The Surface Book is a hybrid tablet with computing power similar to a laptop that also comes with a detachable keyboard and a stylus. They range in price from mid-$2000 to nearly $5000, which they can price out even Apple.

These creative new features – detachable screen, keyboard and stylus – were copied this year by Apple, seemingly in an attempt to stay relevant, The New Daily reported in September.

Despite this attempt at replication, it is Microsoft’s tablet, not Apple’s, that is the “next cool thing”, according to Mr Lin. It seems consumers see the creator of stodgy old products like Windows and Internet Explorer as the new innovator.

A key selling point of the Surface Book is its versatility

“There is a buzz about it with people in the know, those early adopters who often heavily influence the masses,” Mr Lin said.

“Apple has been stagnating for quite a while. People waiting for exciting things to come from Apple, continue to wait. As it stands, those ‘wow’ moments are not really coming.

“Microsoft took quite a while to come up with this device, but that time has paid off. It has become the next cool thing.”

Mr Lin rated its best feature as the fact it straddles both the tablet and laptop market, whereas Apple has mostly stuck to its original form, apart from the iPad Pro, which The New Daily reviewed poorly in early December.

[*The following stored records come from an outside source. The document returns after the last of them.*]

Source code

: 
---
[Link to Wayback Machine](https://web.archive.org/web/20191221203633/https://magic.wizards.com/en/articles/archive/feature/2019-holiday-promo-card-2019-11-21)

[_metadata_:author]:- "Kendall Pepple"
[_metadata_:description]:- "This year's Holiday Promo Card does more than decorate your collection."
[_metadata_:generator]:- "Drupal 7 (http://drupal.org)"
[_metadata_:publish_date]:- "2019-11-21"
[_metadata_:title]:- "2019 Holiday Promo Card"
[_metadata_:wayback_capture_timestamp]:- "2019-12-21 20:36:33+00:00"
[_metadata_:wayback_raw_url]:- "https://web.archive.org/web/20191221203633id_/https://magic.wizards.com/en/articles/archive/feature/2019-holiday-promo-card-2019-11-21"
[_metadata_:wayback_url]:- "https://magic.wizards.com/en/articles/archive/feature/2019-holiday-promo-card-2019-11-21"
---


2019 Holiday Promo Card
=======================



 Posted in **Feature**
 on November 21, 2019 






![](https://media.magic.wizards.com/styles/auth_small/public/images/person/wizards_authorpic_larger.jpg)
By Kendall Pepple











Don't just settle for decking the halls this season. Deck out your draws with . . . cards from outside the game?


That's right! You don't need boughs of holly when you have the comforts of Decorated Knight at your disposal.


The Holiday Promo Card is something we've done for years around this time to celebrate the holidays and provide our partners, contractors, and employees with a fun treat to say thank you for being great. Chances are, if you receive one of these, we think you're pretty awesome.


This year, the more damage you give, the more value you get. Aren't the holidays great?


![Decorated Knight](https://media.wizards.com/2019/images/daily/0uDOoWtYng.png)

“It is a very good laptop, but it is also a very good tablet. So you are not cheapening out on two-in-one, sub-par versions of both. You are getting a premium version of both,” he said.

A tech futurist agreed that this prediction was sound, but warned that Microsoft’s potential victory could be shallow. He predicted the death of tablets, not Apple.

Overall, the sentiment is correct. The Surface Book is definitely outselling the iPad. It’s the first time Apple has been in decline,” futurist Morris Miselowski told The New Daily.

He agreed that Apple is not innovating its tablets, but predicted it would matter little, as consumers turn increasingly to beefed-up laptops and smartphones and well away from bulky touchscreens.

“The reality is, I think the entire sector of tablets is in absolute decline. Everything I’ve seen over the years and what I’ve seen recently tells me that. The biggest sales were in 2011 and they’ve dropped steadily ever since.

“They’re fighting over a marketplace that is diminishing anyway. These devices struggle to find a large audience and I think they are going to continually struggle to find that large audience.”

So if you’re hoping to stay cool in 2016, perhaps consider a Surface Book, or nothing at all.